Mo Joueid, Identity security consultant at SailPoint
Today’s threat landscape is by far one of the most sophisticated, and dangerous, environments that businesses have ever operated in. Fuelled by the proliferation of new technology, threats we are seeing today look drastically different to those from just a few years back. From the rise in AI-enabled threats, like deepfakes and AI-driven malware, to the growing fear surrounding quantum hackers, businesses have never been at a higher risk of attack.
No industry is untouchable in the wake of malicious cybercrime, however, one sector stands out as a prime target for bad actors, given the lucrative gains at stake. Being renowned for its highly confidential data and systems, the financial services industry is the ideal victim for attack.
With nearly 50% of surveyed financial organisations suffering at the hands of a security breach in the past two years, the EU’s new Digital Operational Resilience Act (DORA) comes at a vital time. Under DORA, financial institutions operating in the EU and their third-party information communication and technology (ICT) providers must adhere to new technical requirements aimed at helping organisations recover from cyber risk.
As attacks grow in prevalence, DORA compliance is essential to safeguard operations. As such, organisations need to establish clear policies for managing ICT risk, particularly those related to unauthorised access and outdated systems.
The identity dilemma
Cyber risks in financial services have been heightened by the growth of large and often complex supply chains. Aided by acquisitions or growth with partners, larger supply chains allow for more identities to operate freely within the chain – often unchecked.

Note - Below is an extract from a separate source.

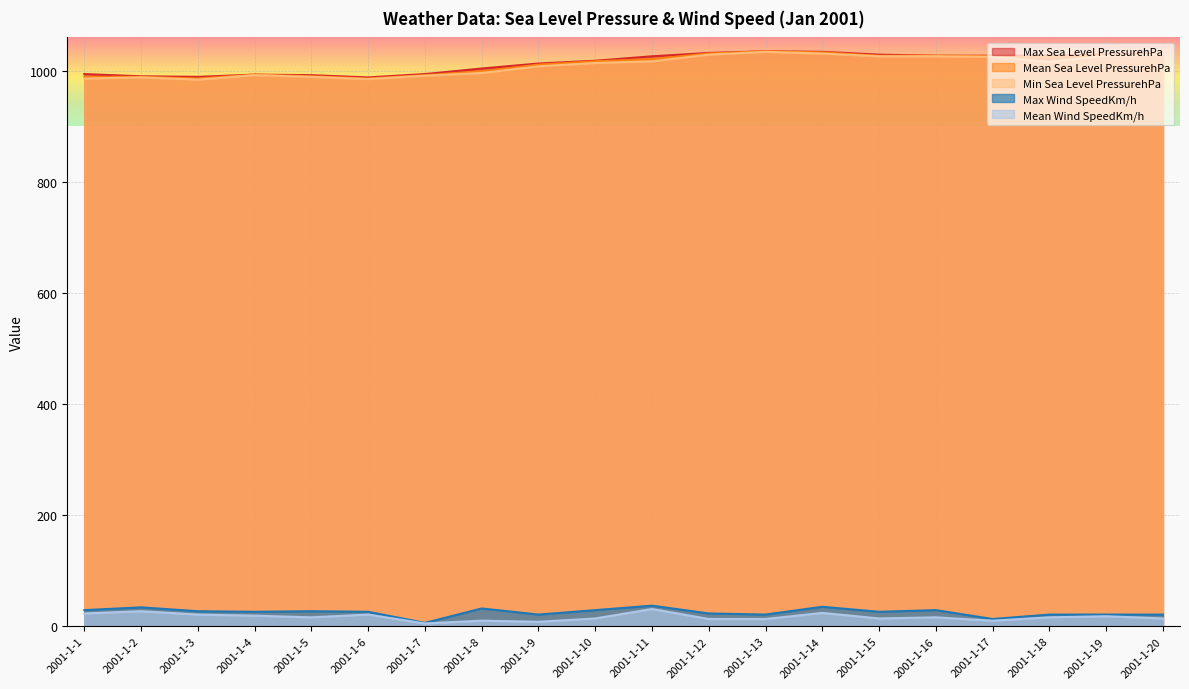

What is the highest value of the Min Sea Level PressurehPa series?

1034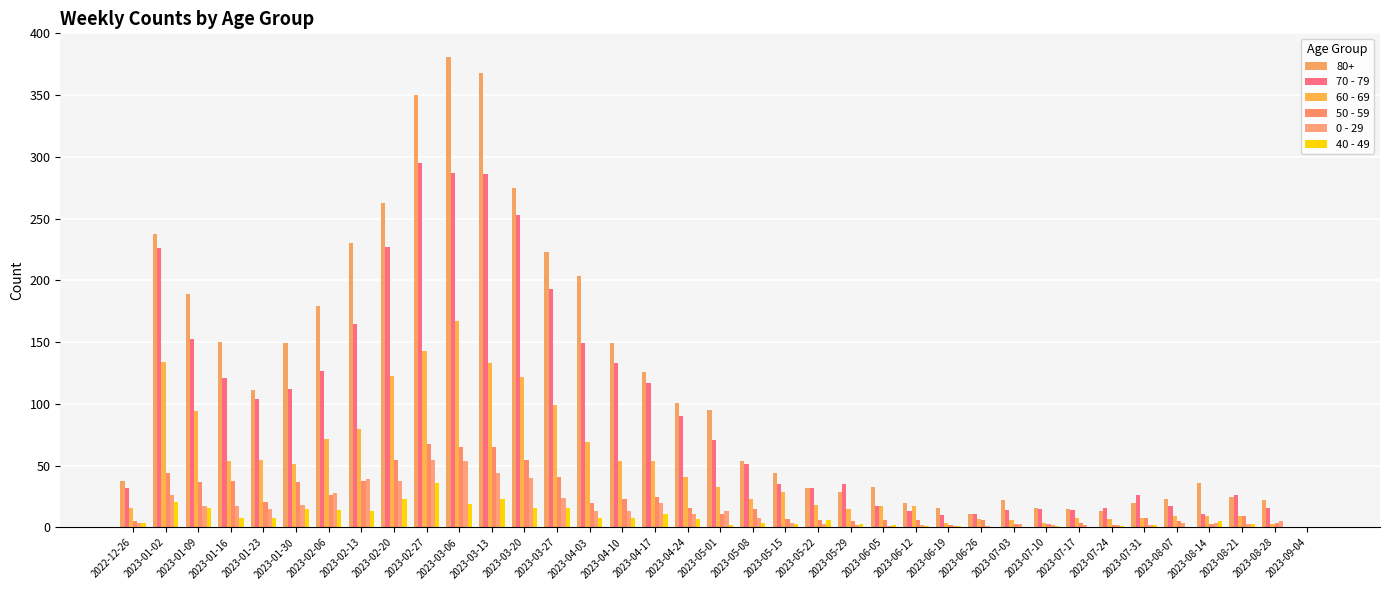

What is the sum of the 50 - 59 values at 2023-07-10 and 2023-08-14?

6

This rise of temporary employees, partners, and contractors in these firms means identities can easily fly under the radar, leading to security risks like ‘overprovisioned’ access. In fact, nearly 80% of financial organisations surveyed are concerned about vulnerabilities resulting from overprovisioning of non-employees, according to our research. This lack of visibility can leave huge gaps in security posture, increasing the risk of identities being compromised by bad actors, or unintentional mishaps from users with too much access, such as accidental misplacement or deletion of files.

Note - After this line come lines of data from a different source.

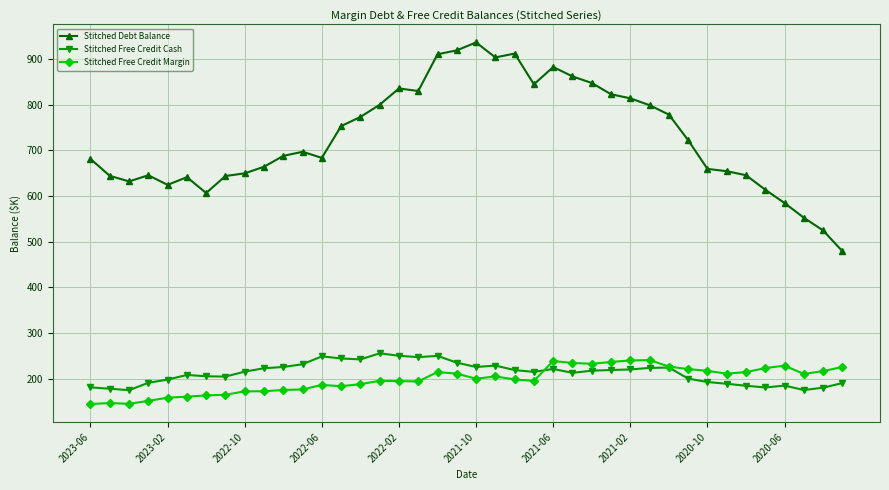

What is the value of the Stitched Free Credit Cash point at the 15th from the left?

242.7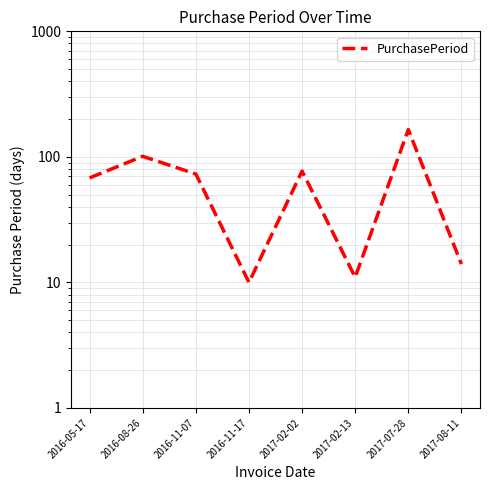

What is the greatest value displayed?

165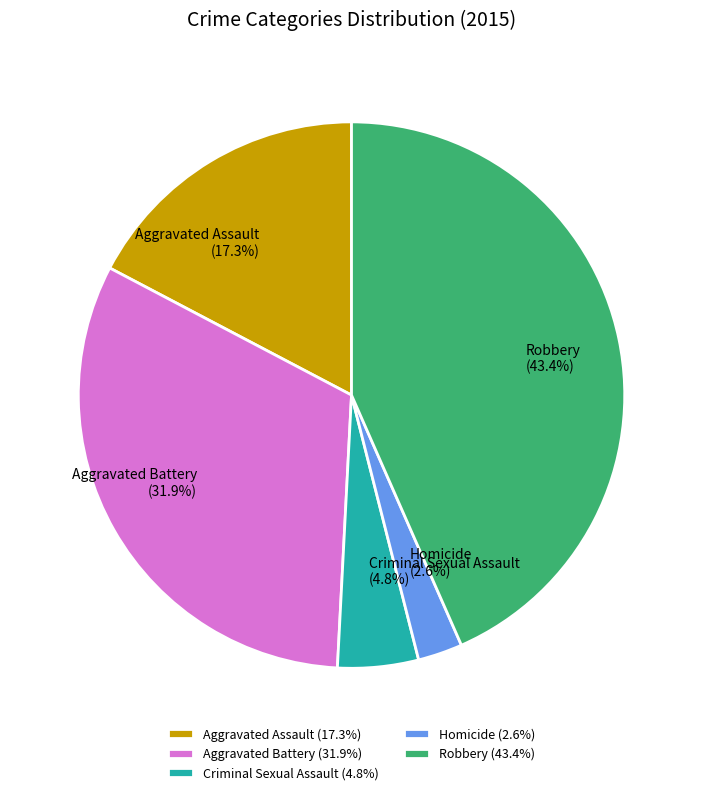

Combined, do Aggravated Assault and Homicide account for over 50%?

No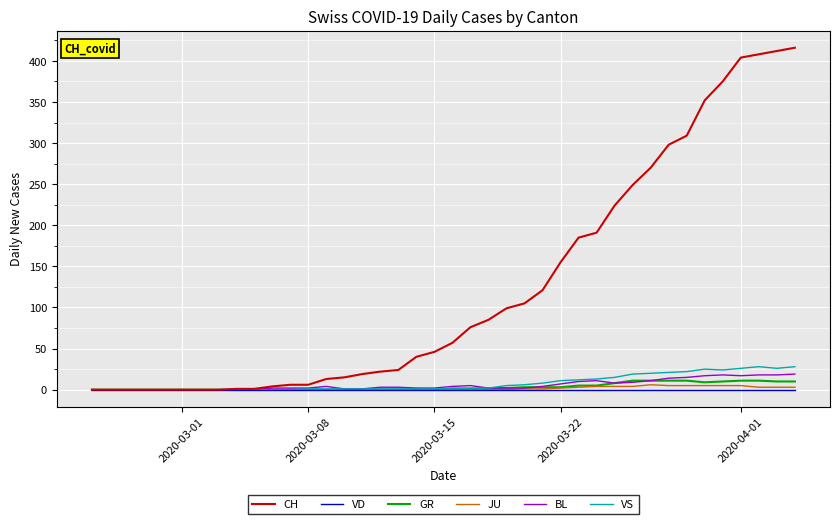

What is the greatest value displayed?

416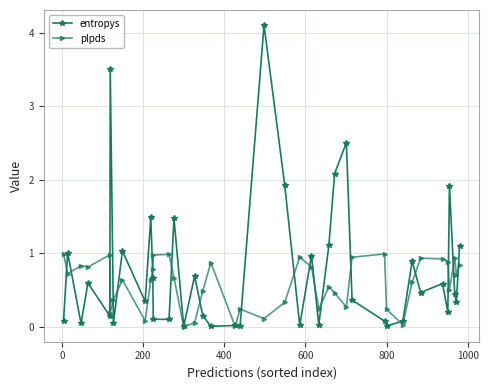

True or false: entropys and plpds cross at least once.

True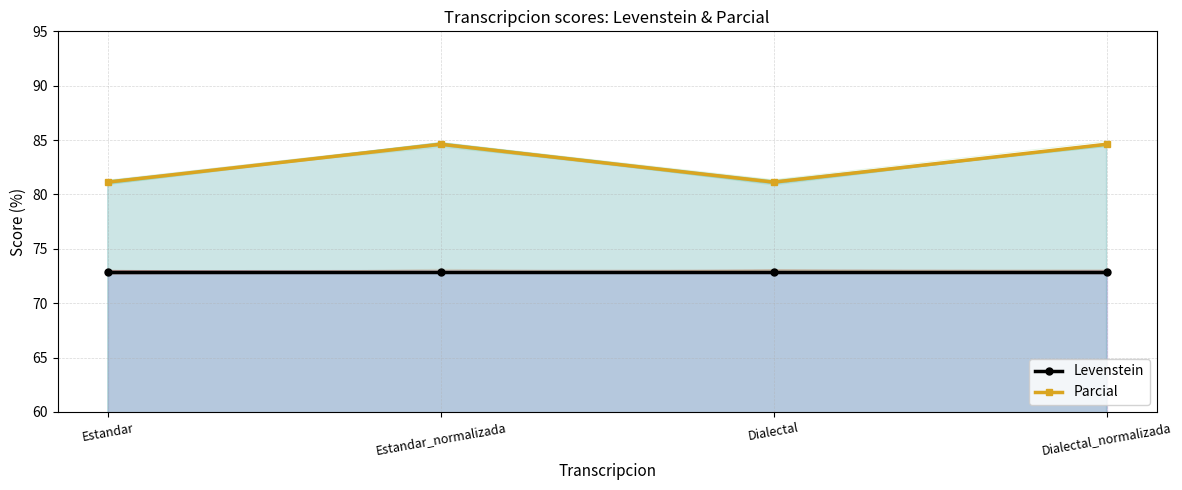

Is it true that Parcial equals 118.0 at Estandar?

False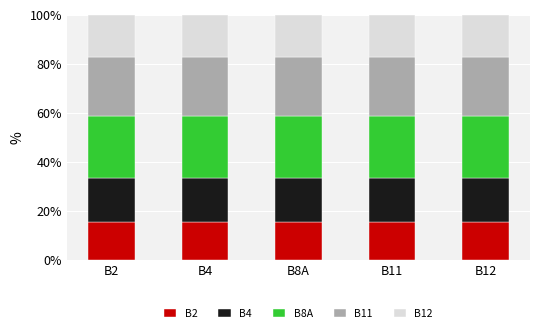

Are the bars horizontal?

No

This identity challenge is heightened by the rising number of applications users typically need access to, and the range of entitlements that must be managed. For already stretched IT teams, this creates an overwhelming burden.

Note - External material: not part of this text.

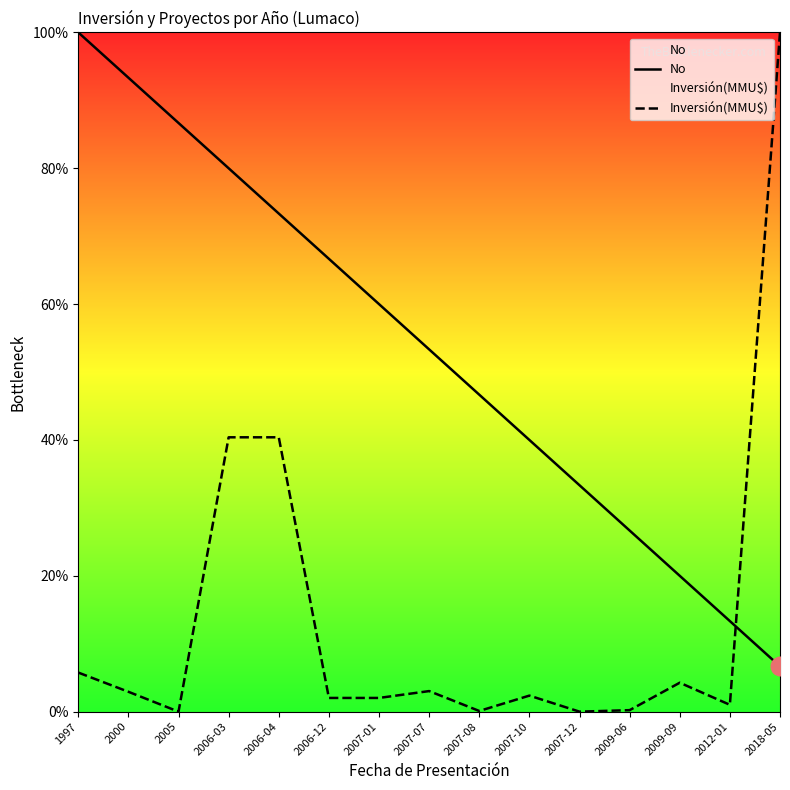

Which series has the widest spread of Y values?

Inversión(MMU$)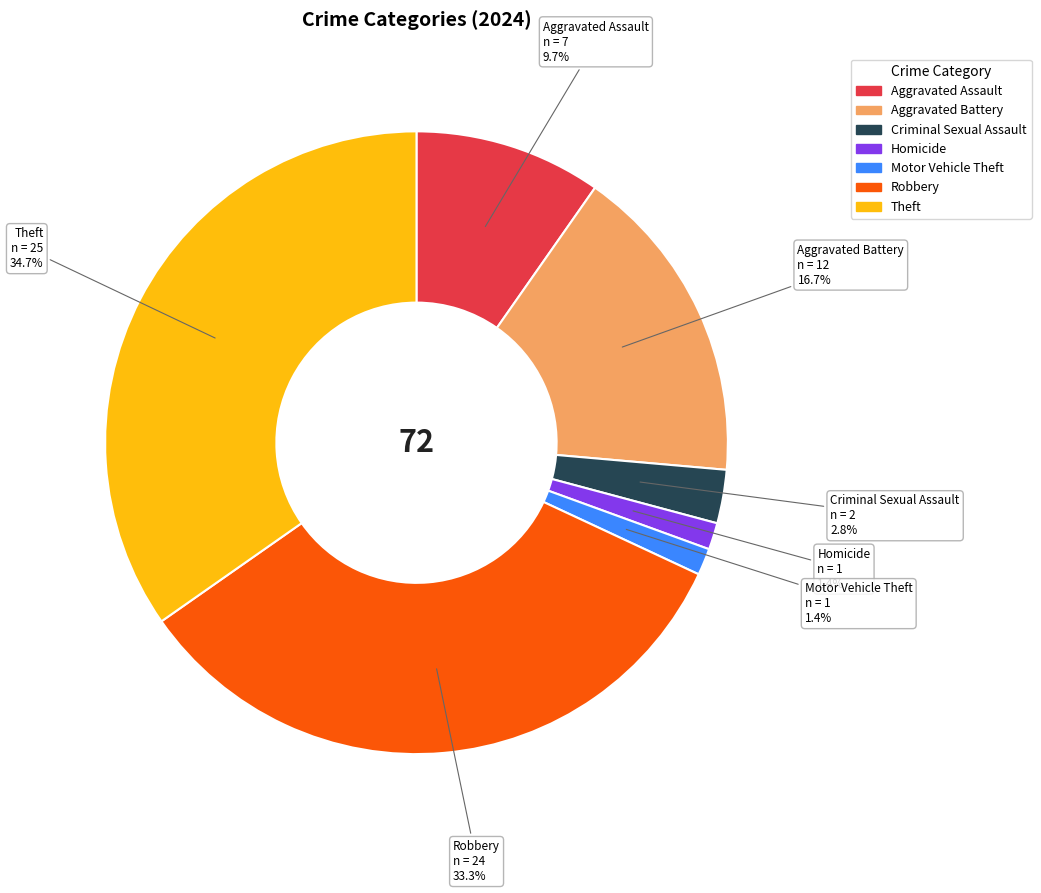

Is there any slice that represents more than half of the pie?

No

What’s more, over half (53%) of financial services firms are grappling with too many manual processes, not to mention legacy tools. The manual management of hundreds of users often results in loosely controlled access, poor oversight, and increased cyber risk. Without modern identity security solutions, managing this identity explosion becomes nearly impossible – making compliance a real challenge.
Tackling risk associated with manual approaches
Combatting ICT risks associated with overprovisioned identities must be a top priority in order to properly secure financial services firms. However, for those managing identities manually, this becomes a very daunting task.
ICT teams must carefully control which identities in their supply chain have access – to what, when, and for how long. Access should be granted strictly on a need-to-know basis, with rigorous management of onboarding, offboarding, and the entire identity lifecycle.
To reduce manual pressures on stretched IT teams, AI serves as an effective partner. Technology such as AI-enabled identity security can automate these tasks and seamlessly manage access requirements in real-time. This real-time oversight enables IT teams to better manage the surge in identities needing access to different applications, ensuring that each identity only has as much access as is required to perform their role.
By leveraging this technology, financial organisations can help reduce their attack surface, enabling easy and early detection of suspicious and unusual behaviour. This helps to ease the burden on IT teams as well as support compliance efforts.
Bolstering cyber hygiene in 2025 and beyond
Despite preventative measures, security breaches are still a risk. To comply with DORA, financial firms should standardise ICT-related incident management and reporting processes to understand how incidents happened and users’ roles.
In recent years, there has been a rapid growth of identity threat detection and response solutions, which enrich the context of security incident analyses so organisations can better identify unusual patterns of behaviour, enabling more proactive and predictive capabilities. By leveraging these solutions, combined with AI-enabled identity security, organisations can identify threatening activity and what remediation is needed – all in real time.
As the cyberlandscape becomes increasingly complex, complying with DORA will be key in keeping threats at bay. To meet objectives head on, adopting an AI-enabled identity security solution which enhances visibility and governance over ICT risks is crucial. Only by increasing oversight and access controls across all identities within complex supply chains, can the financial services sector enhance its cyber resilience against evolving threats.